Since the Yukon was so remote, word of this find spread relatively slowly for almost a year. On July 17, 1897, eleven months after the initial discovery of gold, the steamship Portland arrived in Seattle from Dawson with “more than a ton of gold”, according to the Seattle Post-Intelligencer. With that pronouncement, the Klondike Gold Rush was on!
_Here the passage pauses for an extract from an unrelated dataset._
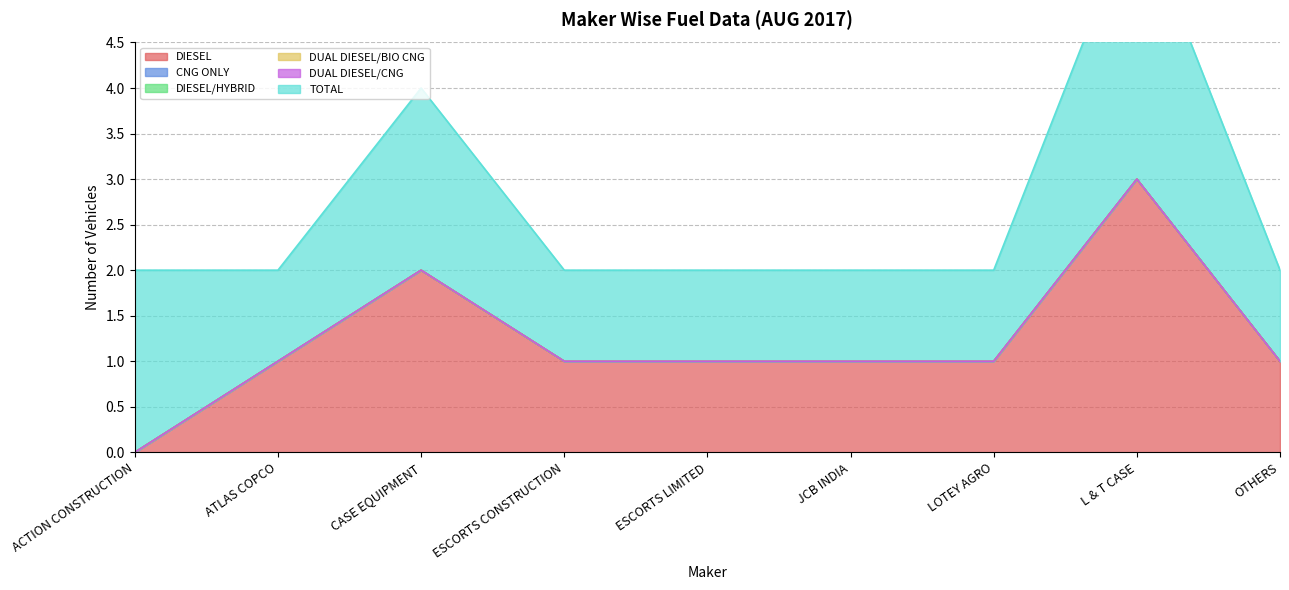

Does the chart have visible grid lines?

Yes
Within six months, approximately 100,000 gold-seekers set off for the Yukon. Only 30,000 completed the trip. Many Klondikers died, or lost enthusiasm and either stopped where they were, or turned back along the way. The trip was long, arduous, and cold. Klondikers had to walk most of the way, using either pack animals or sleds to carry hundreds of pounds of supplies. The Northwest Mounted Police in Canada required that all Klondikers bring a year’s worth of supplies with them. Even so, starvation and malnutrition were serious problems along the trail. The story of the Klondiker who boiled his boots to drink the broth was widely reported, and may well have been true. Cold was another serious problem along the trail. Winter temperatures in the mountains of northern British Columbia and the Yukon were normally -20 degrees F., and temperatures of -50 degrees F. were not unheard of. Tents were usually the warmest shelter a Klondiker could hope for.
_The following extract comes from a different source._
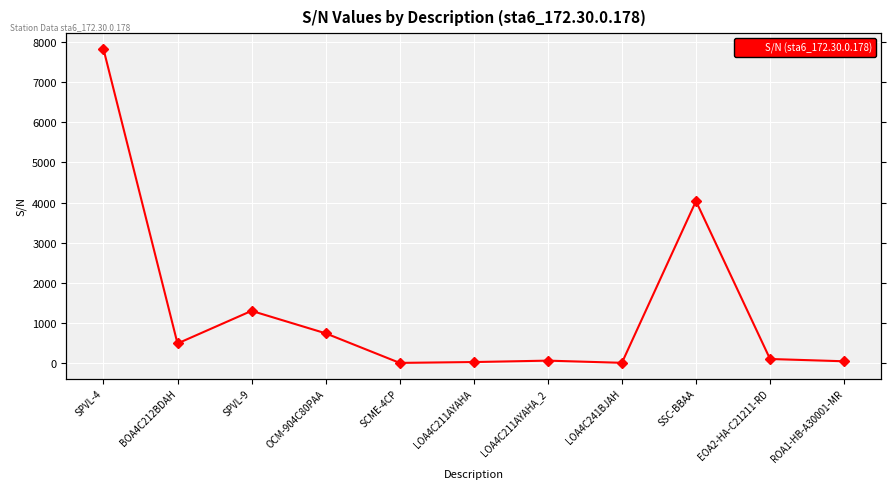

The chart shows a value of 1126 at OCM-904C80PAA. True or false?

False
An even larger problem was the trails themselves. Klondikers had two choices: the Chilkoot Trail or the White Pass Trail. The White Pass Trail originated in Skagway, Alaska, where Jefferson “Soapy” Smith, a con-man from Denver, had taken over the town. Smith had set up operations in a saloon/casino called Jeff’s Place and led a gang of 300 men, whom he referred to as his “lambs” to fleece Klondikers arriving to take part in the gold rush. He also perpetrated the first telegraph scam in Alaska. Smith put up poles and wires, but they weren’t actually connected to anything. Nevertheless, he took cash from Klondikers eager to wire home. The Chilkoot Trail, on the other hand, wasn’t a better option, although it had fewer outlaws. It was steeper than the White Pass Trail, and few were fully prepared for how difficult it was. Many suffered malnutrition and/or died along the trails. Some Klondikers became sick or died from eating the meat of the dead horses found on the White Pass Trail, and it soon became known as the “Dead Horse Trail”. Men reportedly went insane on the trail. It is possible that this diet (or lack thereof) contributed to the reports of insanity.
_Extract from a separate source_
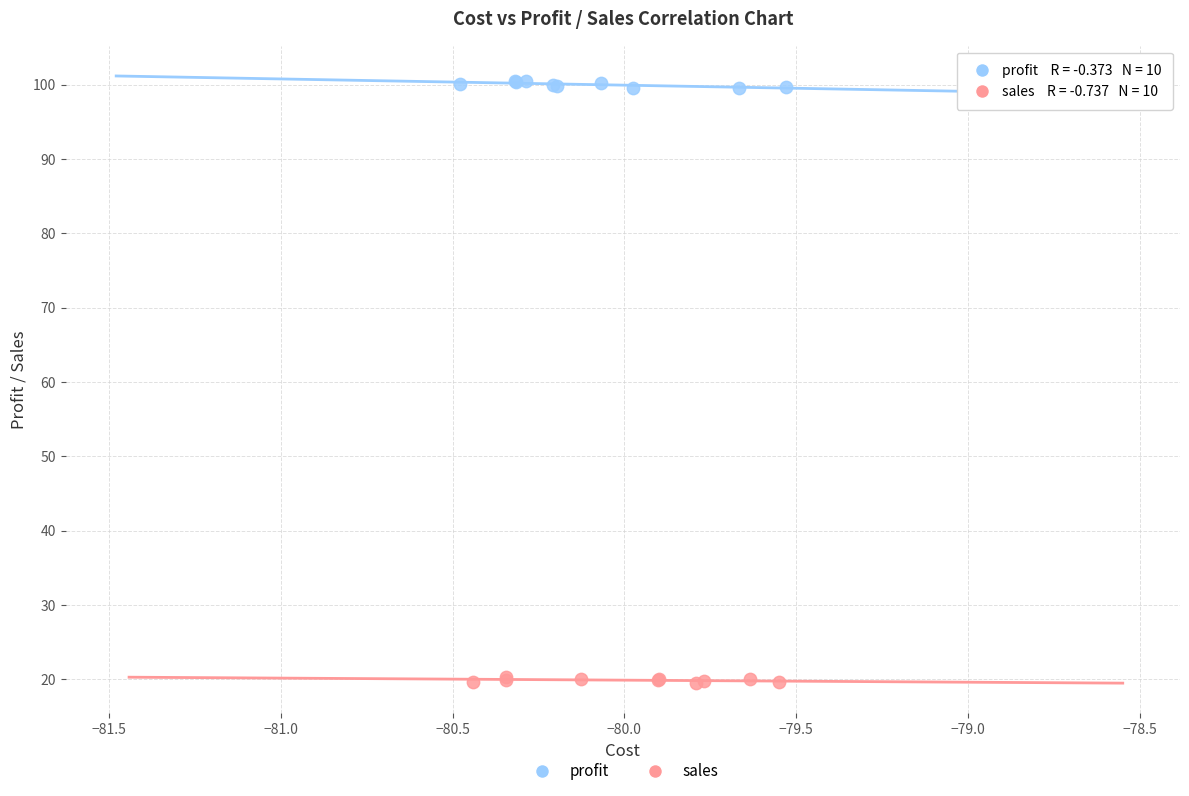

Which series contains the highest Y value?

sales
With the influx of the 30,000 who did make it over the trails, Dawson temporarily became the largest city north of San Francisco. It was no longer a tent city, but a bona-fide city, with more amenities than one might imagine. Dawson had fire hydrants on the streets, and was the first city in western Canada to have electric lights. People also felt safe in Dawson. The Northwest Mounted Police kept order in Canada, and nefarious characters such as Soapy Smith were not allowed entry. The growth of Dawson was largely responsible for the creation of the Yukon Territory as a new Canadian Province on June 13, 1898.
Nor was Dawson the only Canadian city to have dramatic growth due to the Klondike Gold Rush. Vancouver, British Columbia saw its population double, and in Alberta, Edmonton’s population tripled.